The first story I read about the shirime started out in a promising way. It's a dark night and a samurai warrior walks the streets alone. Picture it: feudal Japan, a gentle fog covering the ground, the samurai's footfalls making not a sound as he patrols the night. A black sky above is illuminated by a heavy moon, and suddenly a rustling sound catches the warrior's attention. Someone is following him. A voice splits the night, desperate yet otherworldly. "Wait!" it cries. "Please wait!"
The samurai turns quickly and there in the light of the moon is a dude who drops trou and bends over, spreading his ass with the grace of a drunkard spreading cream cheese on a bagel, and in the center of it all, one beady, goatse'd eyeball stares back at him.
"Lemme ask you something -- does my eye smell funny?"
By now you should have guessed that the story ends there. Because in Japanese folklore you can end a story at the moment someone with an eye for an ass shows their ass eye to a samurai. Did the samurai kick the ass eye? Did he whip out his own dick finger? Did the two of them go out for steaks? Obviously all of that is superfluous. Everything you need to know in this story is nestled firmly and warmly in that guy's ass crack.

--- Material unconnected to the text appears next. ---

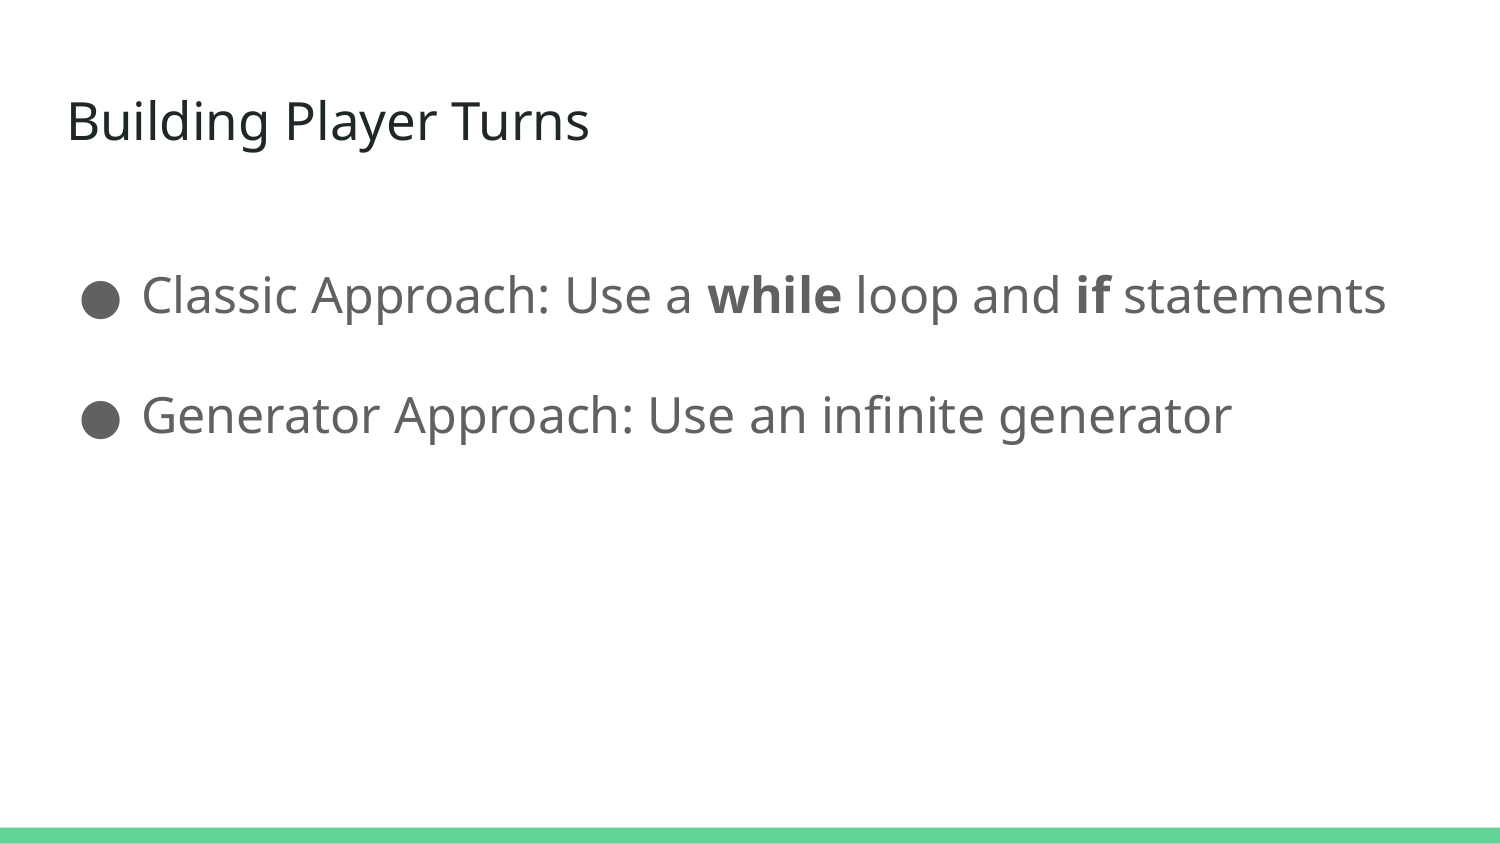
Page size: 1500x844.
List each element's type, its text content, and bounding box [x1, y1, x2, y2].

A different version of the same story tacked on the details that the eye emitted light and the samurai ran away, which offer as much closure as someone coming out of your bathroom and saying "That went poorly" without elaborating any further. If there's any lesson to take away from this story, it's that, should you see one of these beasts, push it onto its back, thus allowing you to escape while it is blinded by its own ballsack.